I progetti di Davide Sgambaro e Fabrizio Bellomo
Avviato appunto lo scorso 4 maggio 2024 con Hey there you, looking for a brighter season (moth) di Davide Sgambaro, “un’installazione ambientale luminosa ripensata per lo spazio della torretta della Fondazione” dove “la proiezione intermittente di tre luci strobo, allacciate ad un recorder dmx riproduce in loop una traccia luminosa basata sul sistema binario del codice morse”, il primo capitolo di opere si è intersecato via via a una serie di appuntamenti – Arte di Sera, storico format ideato da Stefania Zuliani, è diventato Arte di Sera / Nowhere Edition – con gli artisti invitati o a momenti di preziose proiezioni che vanno da Anulloje Ligjin (2023), l’ultimo film di Fabrizio Bellomo (Bari 1982), a Un ritratto in movimento. Omaggio a Mimmo Jodice, documentario realizzato da Mario Martone nel 2023.

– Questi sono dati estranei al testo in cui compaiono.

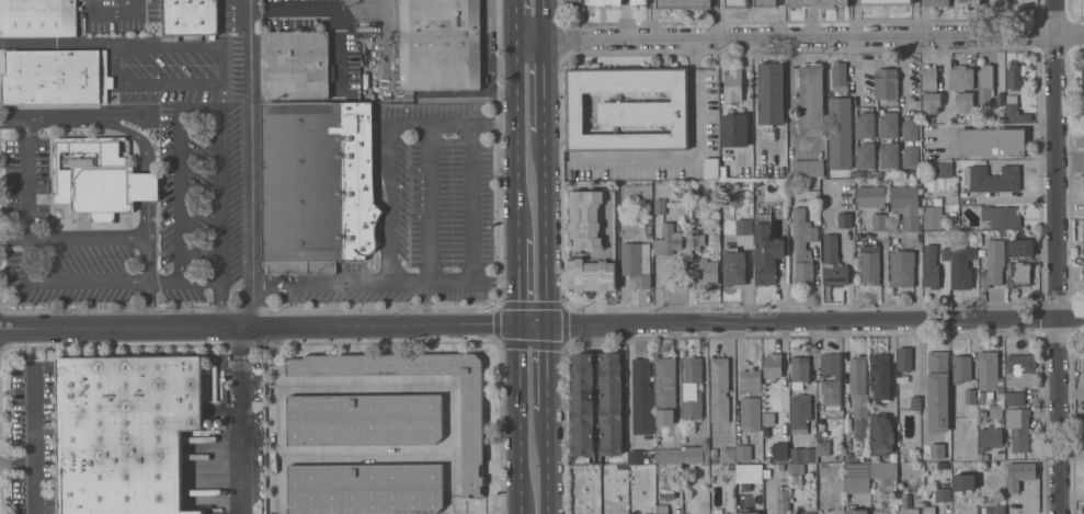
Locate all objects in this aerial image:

Dopo i progetti di Marco Strappato (Qui mi sento a casa, 2024) e del collettivo damp (Hikikomori, 2024), legati entrambi alla cassa architettonica della Fondazione per farsi momenti d’ulteriore apertura verso l’urbano, il secondo capitolo di questo puntuale progetto che richiama alla memoria un romanzo fantapolitico di William Morris (News from Nowhere, 1891), altra irrinunciabile figura che ha offerto a Filiberto Menna l’occasione di riflettere sulle idee vaghe del gusto, è partito lo scorso 13 febbraio con Abito Mari (2025), preziosa installazione di Fabrizio Bellomo, una insegna luminosa (quasi slogan poetico) collocata «sul cornicione superiore della parte retrostante della» Fondazione per farsi gioco di riflesso tautologico e a tratti diaristico.
L’opera di Arianna Pace
Con Flame of Desire (2025) Arianna Pace ha preferito lavorare dal canto suo lavorare in un luogo interno di passaggio obbligato che collega il piano inferiore della Fondazione con quello superiore, dove è custodita la biblioteca. Riunendo «nella forma dell’edicola votiva una serie di suggestioni» nate da una visita alla Collezione di ceramiche Alfonso Tafuri e al Giardino della Minerva, Pace ha creato un dispositivo dai motivi floreali che non solo è rimando esplicito all’ornamento di Morris, ma anche momento di riflessione sulla necessità di essere contemporanei e sulla presenza del passato.

L’utopia di Tommaso Binga
A chiudere il ciclo di News from Nowhere sarà Elèktron (2025) di Giulio Delvè, un lavoro in itinere che “replica la forma della lunetta posta sopra il portone d’ingresso dell’ex casa del Combattente” e che sarà presentato al pubblico il prossimo 31 maggio. “Forza di trasformazione e orizzonte di speranza, l’utopia ha nutrito il pensiero dell’arte di Filiberto Menna e anima l’opera poetica di Tomaso Binga”, ha ricordato Stefania Zuliani (direttrice della Fondazione). “Una lezione di impegno critico, creativo e civile che la Fondazione non smette di raccogliere e interpretare attraverso i suoi progetti: Spleen e News From Nowhere continuano a proiettare sull’orizzonte urbano luci di utopia attraverso opere che invitano a riflettere sul nostro lacerato presente per immaginare nuove possibilità di coesistenza e di dialogo. Il lavoro degli artisti diventa anche occasione pubblica di discussione con il coinvolgimento degli studenti del Dispac rafforzando il decisivo legame con l’università”.